Through my chronic pain saga, I’ve tried it all.
I’ve ignored the pain, pretending if I just kept busy enough, it would slip quietly away.
I’ve focused on it, making it my full-time job to “fix” it.
Neither worked.

Today, I practice something else. I notice.
I name what I feel and where it lives in my body.
I soften toward it, rather than tighten around it.
I work with my pain instead of trying to conquer it.
It sounds simple, but it’s a lifelong apprenticeship. This learning to befriend the body instead of managing it like a disobedient child.
When we honestly ask ourselves which person in our lives means the most to us, we often find that it is those who, instead of giving advice, solutions, or cures, have chosen rather to share our pain and touch our wounds with a warm and tender hand.
— Henri Nouwen
Can we learn to do that for ourselves?
That’s what forest therapy has become for me: a quiet companion that doesn’t try to fix me. The forest listens. It holds space. It teaches me to listen, too.

A few weeks ago, one of my grands fell on my pinky finger. Such a small thing. My hand was resting on a toy, and when I yanked it back, it twisted and pulled. A teeny tiny trauma, I told myself. But that little pinky has been aching for weeks now. Every time I use my left hand to hold a phone, lift a spoon, or pick up that same grand, there’s an internal ow! 😣 And of course I am left handed. Isn’t that the way it always goes?
When I ignore it, I finish the day with an inflamed, angry pinky.
When I overprotect it, the rest of my hand rebels from overuse.
So today, I notice.
I hold space for that poor sweet pinky.
I breathe.
I ask, What do you need today? Not verbally, not out loud. But an internal question. My body always has an answer when I listen long enough.
Until my physiotherapist can put it back together, I do what I can: soften, listen, and allow.
And if that were all I had to do in a day, it would be enough. But these teeny traumas are always happening. For all of us, physical, emotional, spiritual. So I hold space for how hard my life with chronic pain is. I notice and name the struggles it creates. I practice compassion toward myself, the way I would with a friend.
It takes time. And it takes being in the right energy.
The forest helps me remember how to do that. To remember that some years hold questions. And other years will hold answers.

When I walk among the trees, I’m reminded that healing isn’t a straight line, it’s a spiral. The forest doesn’t rush its growth. It doesn’t apologize for the slow work of roots.

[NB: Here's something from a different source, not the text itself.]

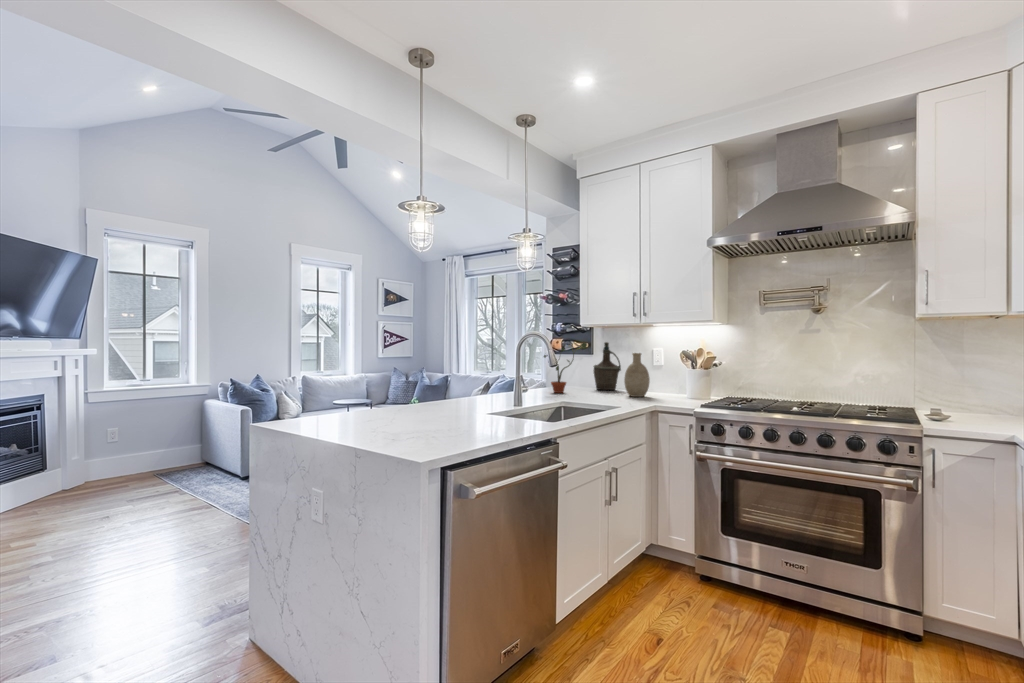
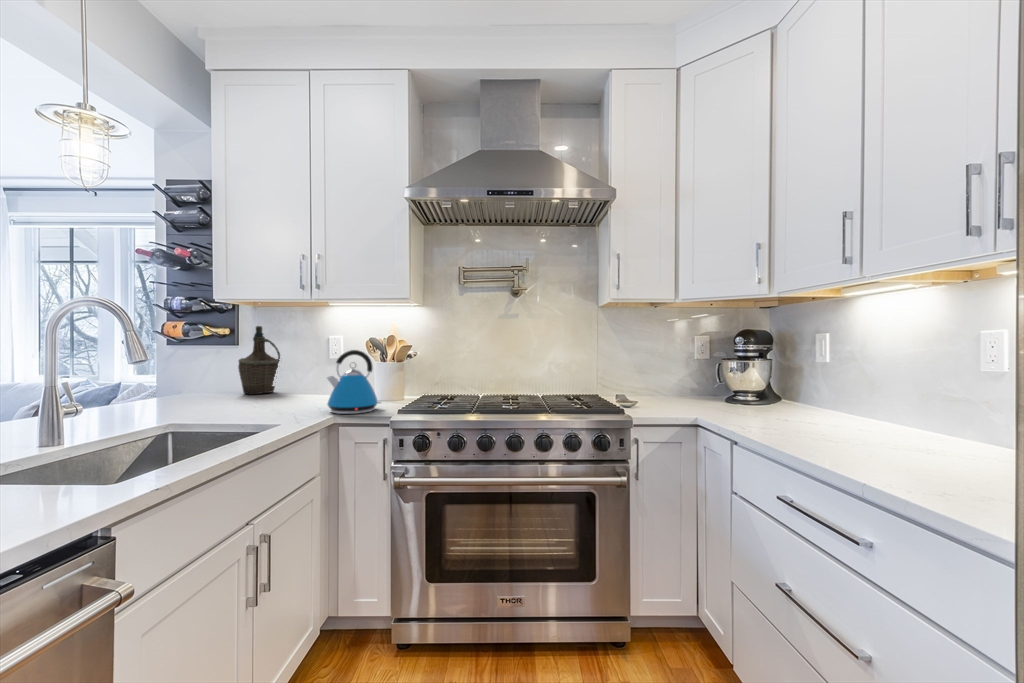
potted plant: present [544,342,587,393] -> none [143,326,227,406]
decorative vase: present [624,353,650,397] -> none [287,341,324,403]
kettle: none [650,359,690,405] -> present [327,350,381,414]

It knows that rest and renewal are part of the same rhythm.
Autumn embraces change, even as she is falling to pieces.
— Angie Weilland- Crosby
Perhaps I can too.
If you rush it you will ruin it. Pause, pray and be patient.
— Success Minded
My body, similarly, doesn’t like to be rushed.
It doesn’t like to be cold, so as we edge toward winter, I keep a fuzzy blanket in the car.
It needs rest, so I try. Really try! To make sleep a priority.
And I often have to remind myself: this is not selfish.
Spending time in nature isn’t indulgence, it’s maintenance. It’s what can give you the strength to change another diaper, to wipe another snotty nose. To meet the demands of work, to hold the people who need holding. Or in my case to listen to my body. And find the strength to face another day of pain.
JOGAYOP (is this a thing? if it isn’t, it should be)
Joy of going at your own pace. Staying in your lane and adopting the rhythm and speed of living and working that feels just right for you. Letting go of societal pressure to be where everyone else is at.
When we live in any type of deficit, meaning in lack or shortage, we feel it. No system can continue to function long when it is continually experiencing a deficiency.
When our finances are in deficit, there’s pressure. A business that does not bring in sufficient income for its expenses will have no choice but to close.
When our spiritual life is in deficit, there’s darkness. Someone that is experiencing spiritual darkness and refuses to do the things that invite light to their life cannot expect anything to change. And even their light parts will become dim.
When our physical health is in deficit, there’s pain that grows louder and harder to ignore. We forget that this system will also eventually face breakdown if left unchecked.
After time in nature I can turn down the volume of my pain. I can see it in the broader perspective of life. Just like this jack-o’-lantern. Often things are actually smaller than they appear. Try taking a step back.


So I keep returning to the forest to notice, to soften, to reconnect. To see the bigger picture.
Not to fix.
Not to control.
But to listen.
Because the body, like the forest, is always whispering the way home.
There are four natural sanctuaries in life and nature holds them all. Silence. Solitude. Stillness. Simplicity.
Seek healing in these sanctuaries. It is available. It is real.
Perhaps the truth depends on a walk around the lake.